• Objectif de l’exercice
Rédigez la suite de l’extrait consacré à l’immunothérapie contre la maladie de Parkinson, en reprenant après sa dernière phrase.

• Extrait
L’immunothérapie : nouvelle voie thérapeutique pour les patients atteints de maladie de Parkinson

C’est une nouvelle voie thérapeutique prometteuse pour les patients atteints de Parkinson, selon professeur Philippe Damier, neurologue au Centre Hospitalo-Universitaire de Nantes.
Les travaux des essais cliniques du professeur et de son équipe ouvrent une nouvelle piste de recherche contre la maladie de Parkinson : l’immunothérapie.
« Le but est de ralentir le processus dégénératif, voire de le stopper si on arrive au tout début de la maladie », a relevé le chercheur.

• Données fournies
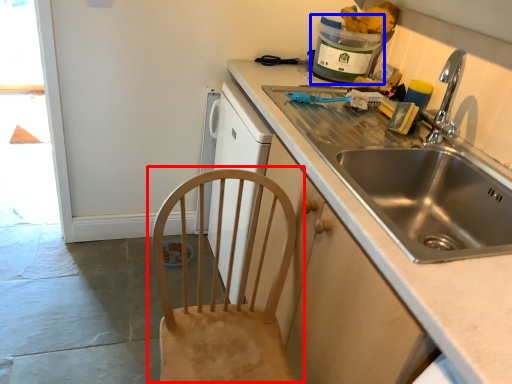
Question: Among these objects, which one is farthest to the camera, chair (highlighted by a red box) or appliance (highlighted by a blue box)?

Choices:
 (A) chair
 (B) appliance

Answer: (B)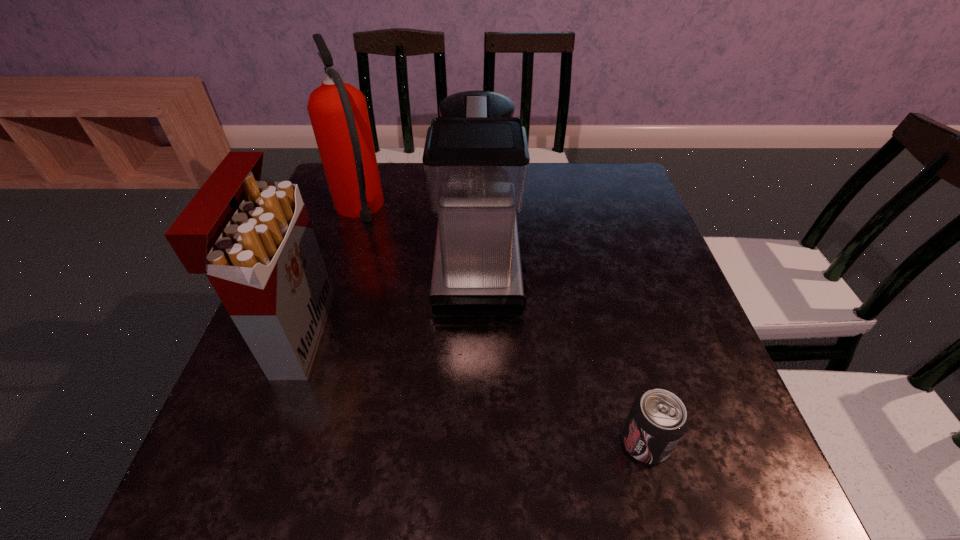
Identify the location of fire extinguisher. Image resolution: width=960 pixels, height=540 pixels. (338, 112).

Locate an element on the screen. The width and height of the screenshot is (960, 540). the second object from right to left is located at coordinates (476, 158).

The width and height of the screenshot is (960, 540). In order to click on cigarette case in this screenshot , I will do `click(254, 240)`.

This screenshot has height=540, width=960. In order to click on soda can in this screenshot , I will do `click(657, 420)`.

Locate an element on the screen. The height and width of the screenshot is (540, 960). the rightmost object is located at coordinates (657, 420).

In order to click on vacant area located 0.060m on the handle side of the fire extinguisher in this screenshot , I will do `click(371, 175)`.

Image resolution: width=960 pixels, height=540 pixels. What are the coordinates of `vacant area located 0.080m on the handle side of the fire extinguisher` in the screenshot? It's located at click(372, 171).

Locate an element on the screen. The height and width of the screenshot is (540, 960). vacant space located on the handle side of the fire extinguisher is located at coordinates (372, 171).

The height and width of the screenshot is (540, 960). I want to click on free space located 0.240m at the front of the coffee maker where the controls are located, so click(x=623, y=264).

Locate an element on the screen. vacant space located with the lid open on the cigarette case is located at coordinates (487, 334).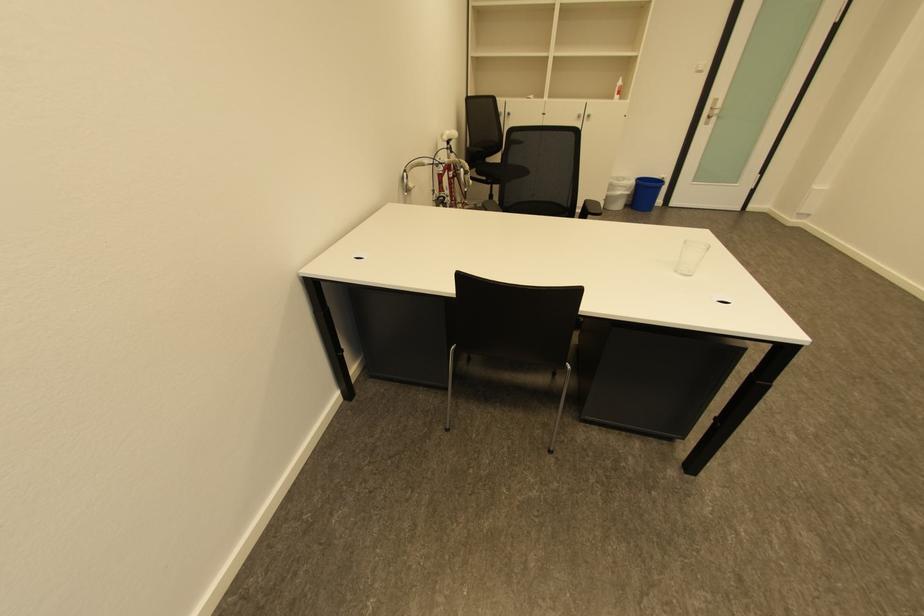
Find where to sit the white bicycle seat. Please return your answer as a coordinate pair (x, y).

(448, 136)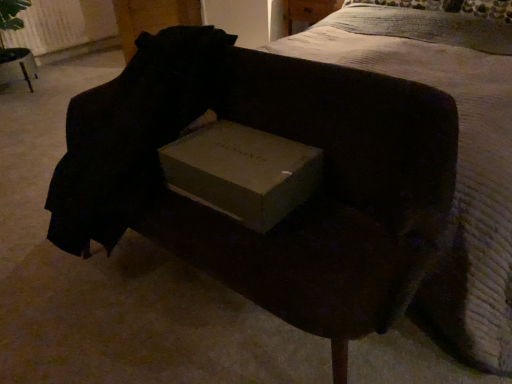
Question: Considering the positions of point (504, 107) and point (91, 235), is point (504, 107) closer or farther from the camera than point (91, 235)?

Choices:
 (A) closer
 (B) farther

Answer: (B)

Question: From their relative heights in the image, would you say white textured bed at upper center is taller or shorter than matte cardboard box at center?

Choices:
 (A) short
 (B) tall

Answer: (B)

Question: Which of these objects is positioned farthest from the white textured bed at upper center?

Choices:
 (A) matte cardboard box at center
 (B) matte cardboard box at center

Answer: (B)

Question: Which is farther from the matte cardboard box at center?

Choices:
 (A) white textured bed at upper center
 (B) matte cardboard box at center

Answer: (A)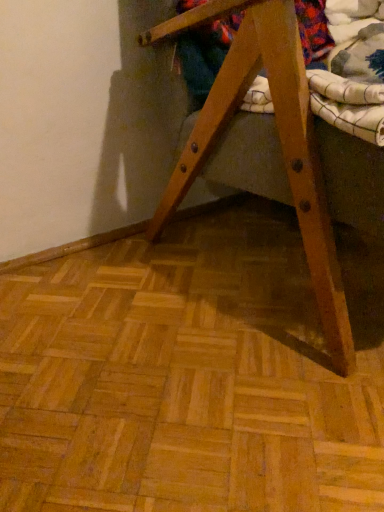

• Réponse à l’exercice
C’est la deuxième étape de tests de l’étude clinique internationale qui a démarré avec des résultats efficaces
L’immunothérapie consiste à diffuser un médicament en perfusion pour booster le système immunitaire, et le soutenir, dans le cas de l’atteinte par la pathologie de Parkinson, et à se débarrasser d’agrégats anormaux de protéines dans le cerveau. Dans ce cadre, « l’immunothérapie renforce les défenses du patient. Dans notre essai clinique Parkinson, on injecte un certain type d’anticorps dits monoclonaux. Leur rôle est de cibler les dépôts de protéines et les détruire », a expliqué le Pr Philippe Damier.
Ce progrès thérapeutique dans la prise en charge des patients atteints de la maladie de Parkinson constitue une piste de grande importance pour cette affection neurodégénérative. Au cours de cette maladie neurologique, les patients souffrent de symptômes moteurs, d’akinésie et de raideurs mais également de troubles cognitifs. Cette atteinte neurodégénérative résulte de la mort lente et graduelle des neurones. Les troubles liés à la maladie de Parkinson apparaissent entre 50 et 70 ans. De plus, la première phase de la maladie peut être confondue avec le vieillissement normal. Actuellement, cette maladie reste incurable, aucun traitement n’existe pour soigner d’une manière efficace cette atteinte neurologique.